For every entry that follows, return the words exactly and omit any picture.

* [Data extract]
• • • •
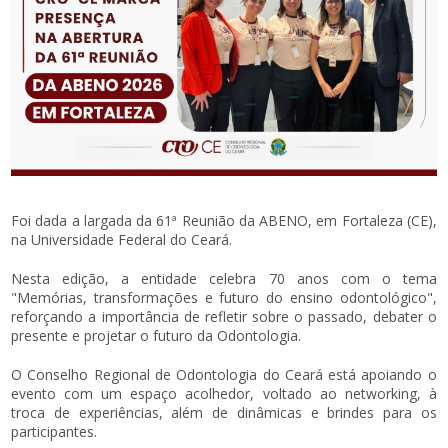
Foi dada a largada da 61ª Reunião da ABENO, em Fortaleza (CE),
na Universidade Federal do Ceará.
Nesta edição, a entidade celebra 70 anos com o tema
"Memórias, transformações e futuro do ensino odontológico",
reforçando a importância de refletir sobre o passado, debater o
presente e projetar o futuro da Odontologia.
O Conselho Regional de Odontologia do Ceará está apoiando o
evento com um espaço acolhedor, voltado ao networking, à
troca de experiências, além de dinâmicas e brindes para os
participantes.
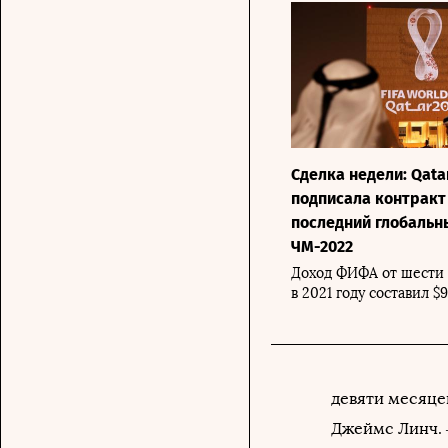
Сделка недели: Qata
подписала контракт
последний глобальн
ЧМ-2022
Доход ФИФА от шести
в 2021 году составил $
девяти месяцев
Джеймс Линч. —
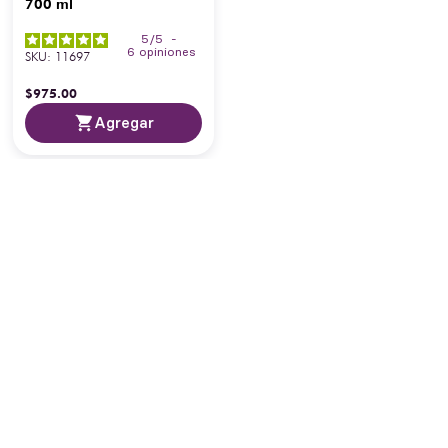
700 ml
5
/
5
-
6
opiniones
SKU
:
11697
$
975
.
00
Agregar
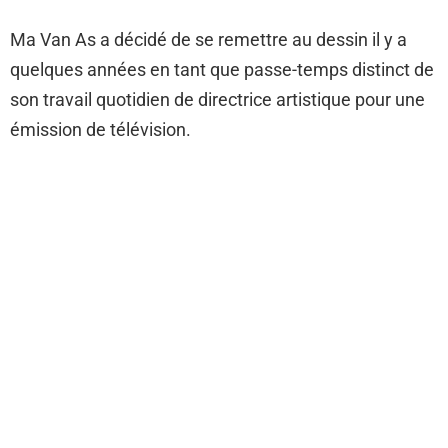
Ma Van As a décidé de se remettre au dessin il y a
quelques années en tant que passe-temps distinct de
son travail quotidien de directrice artistique pour une
émission de télévision.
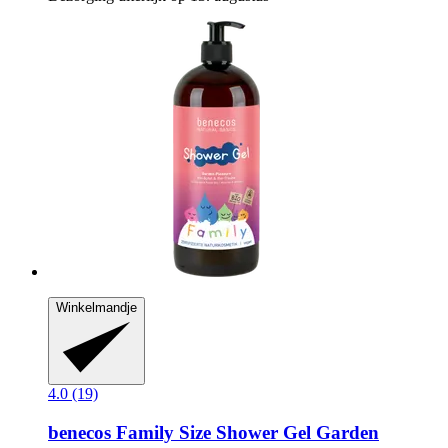
Winkelmandje
4.0 (19)
benecos
Family Size Shower Gel Garden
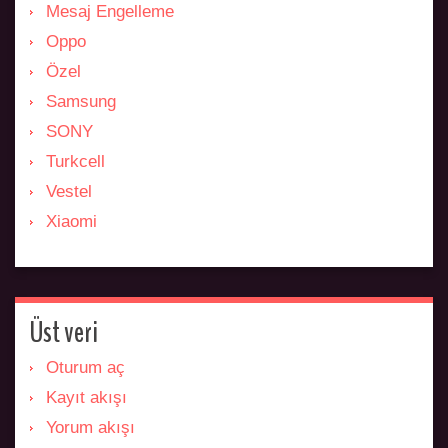
Mesaj Engelleme
Oppo
Özel
Samsung
SONY
Turkcell
Vestel
Xiaomi
Üst veri
Oturum aç
Kayıt akışı
Yorum akışı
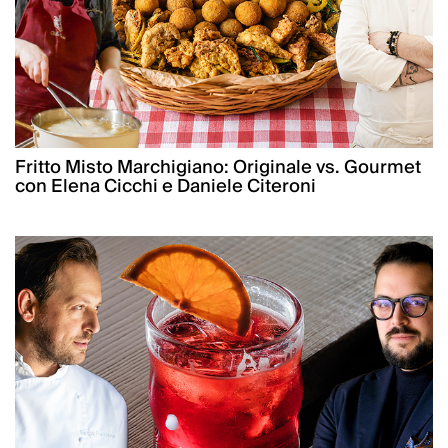
Fritto Misto Marchigiano: Originale vs. Gourmet
con Elena Cicchi e Daniele Citeroni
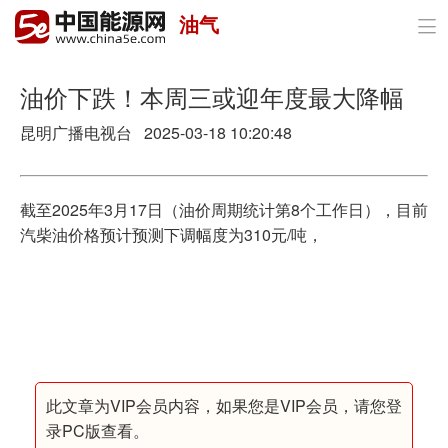
油气

首页
政策与经济
油价下跌！本周三或迎年度最大降幅
昆明广播电视台 2025-03-18 10:20:48
油气
煤炭
截至2025年3月17日（油价周期统计第8个工作日），目前
电力
汽柴油价格预计预测下调幅度为310元/吨，
新能源
节能环保
分布式能源
此文章为VIP会员内容，如果您是VIP会员，请您登
录PC版查看。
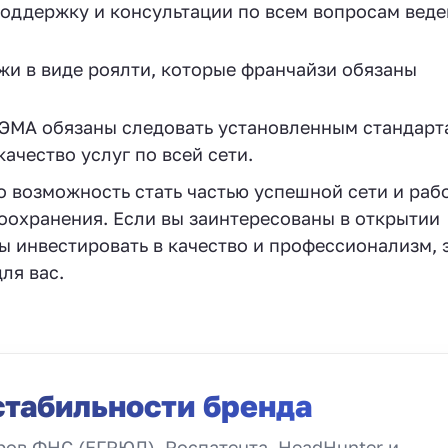
поддержку и консультации по всем вопросам вед
и в виде роялти, которые франчайзи обязаны
ЭМА обязаны следовать установленным стандарт
ачество услуг по всей сети.
 возможность стать частью успешной сети и раб
оохранения. Если вы заинтересованы в открытии
ы инвестировать в качество и профессионализм, 
ля вас.
стабильности бренда
ов ФНС (ЕГРЮЛ), Роспатента, HeadHunter и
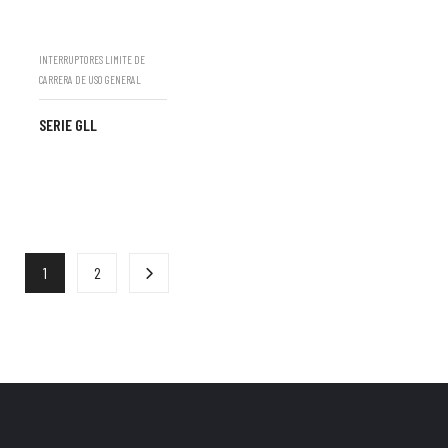
INTERRUPTORES LIMITE DE
CARRERA DE USO GENERAL
SERIE GLL
1
2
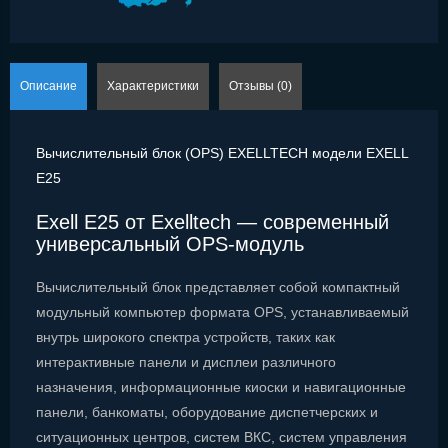
Описание
Характеристики
Отзывы (0)
Вычислительный блок (OPS) EXELLTECH модели EXELL
E25
Exell E25 от Exelltech — современный
универсальный OPS-модуль
Вычислительный блок представляет собой компактный
модульный компьютер формата OPS, устанавливаемый
внутрь широкого спектра устройств, таких как
интерактивные панели и дисплеи различного
назначения, информационные киоски и навигационные
панели, банкоматы, оборудование диспетчерских и
ситуационных центров, систем ВКС, систем управления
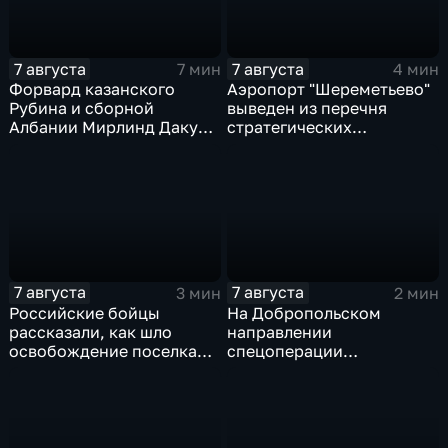
7 августа
7 августа
7 мин
4 мин
Форвард казанского
Аэропорт "Шереметьево"
Рубина и сборной
выведен из перечня
Албании Мирлинд Даку
стратегических
переше в Спартак за 11
предприятий
миллионов евро
7 августа
7 августа
3 мин
2 мин
Российские бойцы
На Добропольском
рассказали, как шло
направлении
освобождение поселка
спецоперации
Красноярское на
российские бойцы
Добропольском
отразили более 70
направлении
контратак ВСУ
спецоперации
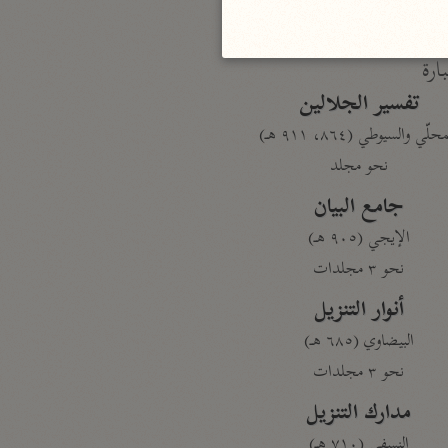
بارة
تفسير الجلالين
حلّي والسيوطي (٨٦٤، ٩١١ هـ)
نحو مجلد
جامع البيان
الإيجي (٩٠٥ هـ)
نحو ٣ مجلدات
أنوار التنزيل
البيضاوي (٦٨٥ هـ)
نحو ٣ مجلدات
مدارك التنزيل
النسفي (٧١٠ هـ)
• • • •
* [Response below]
Foi dada a largada da 61ª Reunião da ABENO, em Fortaleza (CE),
na Universidade Federal do Ceará.
Nesta edição, a entidade celebra 70 anos com o tema
"Memórias, transformações e futuro do ensino odontológico",
reforçando a importância de refletir sobre o passado, debater o
presente e projetar o futuro da Odontologia.
O Conselho Regional de Odontologia do Ceará está apoiando o
evento com um espaço acolhedor, voltado ao networking, à
troca de experiências, além de dinâmicas e brindes para os
participantes.
Сделка недели: Qata
подписала контракт
последний глобальн
ЧМ-2022
Доход ФИФА от шести
в 2021 году составил $
девяти месяцев
Джеймс Линч. —
700 ml
5
/
5
-
6
opiniones
SKU
:
11697
$
975
.
00
Agregar
Ma Van As a décidé de se remettre au dessin il y a
quelques années en tant que passe-temps distinct de
son travail quotidien de directrice artistique pour une
émission de télévision.
Winkelmandje
4.0 (19)
benecos
Family Size Shower Gel Garden
Mesaj Engelleme
Oppo
Özel
Samsung
SONY
Turkcell
Vestel
Xiaomi
Üst veri
Oturum aç
Kayıt akışı
Yorum akışı
Fritto Misto Marchigiano: Originale vs. Gourmet
con Elena Cicchi e Daniele Citeroni
油气

首页
政策与经济
油价下跌！本周三或迎年度最大降幅
昆明广播电视台 2025-03-18 10:20:48
油气
煤炭
截至2025年3月17日（油价周期统计第8个工作日），目前
电力
汽柴油价格预计预测下调幅度为310元/吨，
新能源
节能环保
分布式能源
此文章为VIP会员内容，如果您是VIP会员，请您登
录PC版查看。
поддержку и консультации по всем вопросам вед
и в виде роялти, которые франчайзи обязаны
ЭМА обязаны следовать установленным стандарт
ачество услуг по всей сети.
 возможность стать частью успешной сети и раб
оохранения. Если вы заинтересованы в открытии
ы инвестировать в качество и профессионализм, 
ля вас.
стабильности бренда
ов ФНС (ЕГРЮЛ), Роспатента, HeadHunter и
INTERRUPTORES LIMITE DE
CARRERA DE USO GENERAL
SERIE GLL
1
2
Описание
Характеристики
Отзывы (0)
Вычислительный блок (OPS) EXELLTECH модели EXELL
E25
Exell E25 от Exelltech — современный
универсальный OPS-модуль
Вычислительный блок представляет собой компактный
модульный компьютер формата OPS, устанавливаемый
внутрь широкого спектра устройств, таких как
интерактивные панели и дисплеи различного
назначения, информационные киоски и навигационные
панели, банкоматы, оборудование диспетчерских и
ситуационных центров, систем ВКС, систем управления
7 августа
7 августа
7 мин
4 мин
Форвард казанского
Аэропорт "Шереметьево"
Рубина и сборной
выведен из перечня
Албании Мирлинд Даку
стратегических
переше в Спартак за 11
предприятий
миллионов евро
7 августа
7 августа
3 мин
2 мин
Российские бойцы
На Добропольском
рассказали, как шло
направлении
освобождение поселка
спецоперации
Красноярское на
российские бойцы
Добропольском
отразили более 70
направлении
контратак ВСУ
спецоперации
بارة
تفسير الجلالين
حلّي والسيوطي (٨٦٤، ٩١١ هـ)
نحو مجلد
جامع البيان
الإيجي (٩٠٥ هـ)
نحو ٣ مجلدات
أنوار التنزيل
البيضاوي (٦٨٥ هـ)
نحو ٣ مجلدات
مدارك التنزيل
النسفي (٧١٠ هـ)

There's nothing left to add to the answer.